Your 401k plan is based on matching funds—your employer is contributing to your retirement plan, but so are you! You are faithfully contributing a share of your monthly paycheck to your 401k plan, but is this really the best use of your retirement-saving dollars?
Here are just 5 risks associated with 401k savings programs:
1. You can be wiped out overnight – 401(k) investment rises and falls with the (volatile) stock market, over which you have no control. From 2000 to 2015, the market was up just 8.4 percent total when adjusted for inflation, or 0.56 percent per year.
2. Fees and compounding costs – Managing the mutual funds inside 401k’s is costly—everybody takes a piece; there are fees for lawyers, trustees, bookkeepers, etc. Compounding fees take a huge bite out of your retirement fund as well: An example: If you contribute $5,000 per year, from 25 years old to 65, and the fund goes up 7%/year, your money would turn into est. $1,143,000. Yet, you’d only get to keep $669,400—less than 60%.
3. Lack of liquidity – Money in a 401(k) is tied up with penalties for early withdrawal unless you know how to safely navigate obscure IRS codes. You can’t access your money without great difficulty and/or taking a huge hit. Well, this makes sense, right? This is all about saving for retirement, not taking your money out early for a Caribbean vacation. But wait—what if you’re not one of those lucky people who hangs on to his/her job throughout the inevitable economic down cycles. What if you and/or your spouse lose your jobs and remain unemployed for an extended period? What about extended illness or myriad other unanticipated situations? You may need that money to keep a roof over your head and food on your table. Remember that this is your money.

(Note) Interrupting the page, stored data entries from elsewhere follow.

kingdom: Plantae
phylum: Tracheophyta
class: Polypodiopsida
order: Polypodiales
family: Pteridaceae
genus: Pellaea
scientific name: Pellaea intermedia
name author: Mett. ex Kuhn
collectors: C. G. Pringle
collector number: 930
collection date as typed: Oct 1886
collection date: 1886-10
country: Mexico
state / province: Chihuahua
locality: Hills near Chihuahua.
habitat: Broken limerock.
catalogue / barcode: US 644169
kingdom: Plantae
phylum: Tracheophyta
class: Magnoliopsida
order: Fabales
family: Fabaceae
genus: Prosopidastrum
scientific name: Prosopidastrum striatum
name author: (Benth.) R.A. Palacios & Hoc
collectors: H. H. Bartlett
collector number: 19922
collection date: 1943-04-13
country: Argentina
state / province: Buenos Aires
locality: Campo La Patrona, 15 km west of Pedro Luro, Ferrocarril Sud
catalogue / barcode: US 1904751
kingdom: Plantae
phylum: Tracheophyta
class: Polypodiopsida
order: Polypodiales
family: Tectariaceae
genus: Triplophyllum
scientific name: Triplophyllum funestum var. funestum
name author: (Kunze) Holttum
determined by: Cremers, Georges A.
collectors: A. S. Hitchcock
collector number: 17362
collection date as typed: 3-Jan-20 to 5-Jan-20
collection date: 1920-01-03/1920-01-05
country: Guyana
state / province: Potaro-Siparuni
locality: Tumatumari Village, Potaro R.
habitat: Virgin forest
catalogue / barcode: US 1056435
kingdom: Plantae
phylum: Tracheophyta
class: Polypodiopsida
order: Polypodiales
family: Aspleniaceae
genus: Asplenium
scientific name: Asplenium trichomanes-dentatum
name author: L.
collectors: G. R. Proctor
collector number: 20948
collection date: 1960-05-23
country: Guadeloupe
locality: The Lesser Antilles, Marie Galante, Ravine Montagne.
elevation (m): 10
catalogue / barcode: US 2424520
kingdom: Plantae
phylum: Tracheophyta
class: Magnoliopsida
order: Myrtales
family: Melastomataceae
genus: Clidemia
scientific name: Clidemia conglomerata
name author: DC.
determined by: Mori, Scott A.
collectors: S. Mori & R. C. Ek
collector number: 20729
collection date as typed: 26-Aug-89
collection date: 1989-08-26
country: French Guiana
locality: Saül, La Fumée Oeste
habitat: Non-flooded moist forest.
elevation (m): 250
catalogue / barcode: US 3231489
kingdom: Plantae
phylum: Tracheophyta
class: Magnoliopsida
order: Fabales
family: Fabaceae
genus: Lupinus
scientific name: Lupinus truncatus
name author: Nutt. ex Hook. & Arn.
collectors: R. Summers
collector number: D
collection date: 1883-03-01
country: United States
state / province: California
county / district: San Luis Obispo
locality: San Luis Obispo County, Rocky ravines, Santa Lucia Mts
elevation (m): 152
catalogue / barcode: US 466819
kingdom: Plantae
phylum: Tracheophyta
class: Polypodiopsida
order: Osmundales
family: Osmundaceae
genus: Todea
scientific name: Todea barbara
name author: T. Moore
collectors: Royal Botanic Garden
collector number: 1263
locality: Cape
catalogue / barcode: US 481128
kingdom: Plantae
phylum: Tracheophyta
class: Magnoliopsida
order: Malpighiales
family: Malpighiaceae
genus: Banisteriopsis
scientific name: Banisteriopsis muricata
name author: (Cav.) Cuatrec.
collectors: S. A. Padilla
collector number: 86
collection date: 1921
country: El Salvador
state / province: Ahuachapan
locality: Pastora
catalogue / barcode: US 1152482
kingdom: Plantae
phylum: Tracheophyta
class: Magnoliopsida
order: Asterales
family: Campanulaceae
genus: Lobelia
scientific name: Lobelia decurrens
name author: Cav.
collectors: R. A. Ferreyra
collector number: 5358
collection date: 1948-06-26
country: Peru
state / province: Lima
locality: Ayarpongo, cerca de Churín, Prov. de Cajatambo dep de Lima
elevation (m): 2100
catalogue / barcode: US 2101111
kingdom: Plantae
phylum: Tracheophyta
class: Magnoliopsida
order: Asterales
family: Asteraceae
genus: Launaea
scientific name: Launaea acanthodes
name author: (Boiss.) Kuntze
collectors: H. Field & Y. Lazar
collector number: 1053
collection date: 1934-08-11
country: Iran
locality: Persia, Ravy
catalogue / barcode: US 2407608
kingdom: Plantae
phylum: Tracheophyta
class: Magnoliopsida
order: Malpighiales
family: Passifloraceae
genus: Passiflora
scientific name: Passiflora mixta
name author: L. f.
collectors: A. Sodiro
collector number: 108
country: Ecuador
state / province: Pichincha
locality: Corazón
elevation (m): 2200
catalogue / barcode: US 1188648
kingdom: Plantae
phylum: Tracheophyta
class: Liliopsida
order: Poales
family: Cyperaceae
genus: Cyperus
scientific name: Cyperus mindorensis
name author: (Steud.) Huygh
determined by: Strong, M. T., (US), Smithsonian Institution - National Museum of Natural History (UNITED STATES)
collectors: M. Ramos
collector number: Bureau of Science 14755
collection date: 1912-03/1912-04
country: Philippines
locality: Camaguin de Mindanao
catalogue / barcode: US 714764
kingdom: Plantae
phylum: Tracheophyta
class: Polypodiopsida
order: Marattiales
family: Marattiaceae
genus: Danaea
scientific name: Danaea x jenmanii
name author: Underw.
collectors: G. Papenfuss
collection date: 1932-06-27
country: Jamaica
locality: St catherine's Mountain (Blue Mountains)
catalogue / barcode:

4. Lack of knowledge – People tend to take their 401k’s on blind faith. Think about it. Do you know anything about the funds in which you’re invested or the details of the companies inside those funds? What do you know about the fund manager’s philosophy, history–and most of all, his/her track record? What’s your expectation from something from which you’ve made a minimal intellectual investment?
5. Taxes – 401(k)s are tax-deferred, meaning you avoid paying taxes today by committing to paying them later. But wait—you’re likely going to have less money when you retire than you have now. Who wants a huge tax burden? Furthermore, given the state of the national debt, it’s a fair guess that taxes are going up. How much of the hard-earned money that you’re faithfully contributing every month is going to be eaten up by taxes?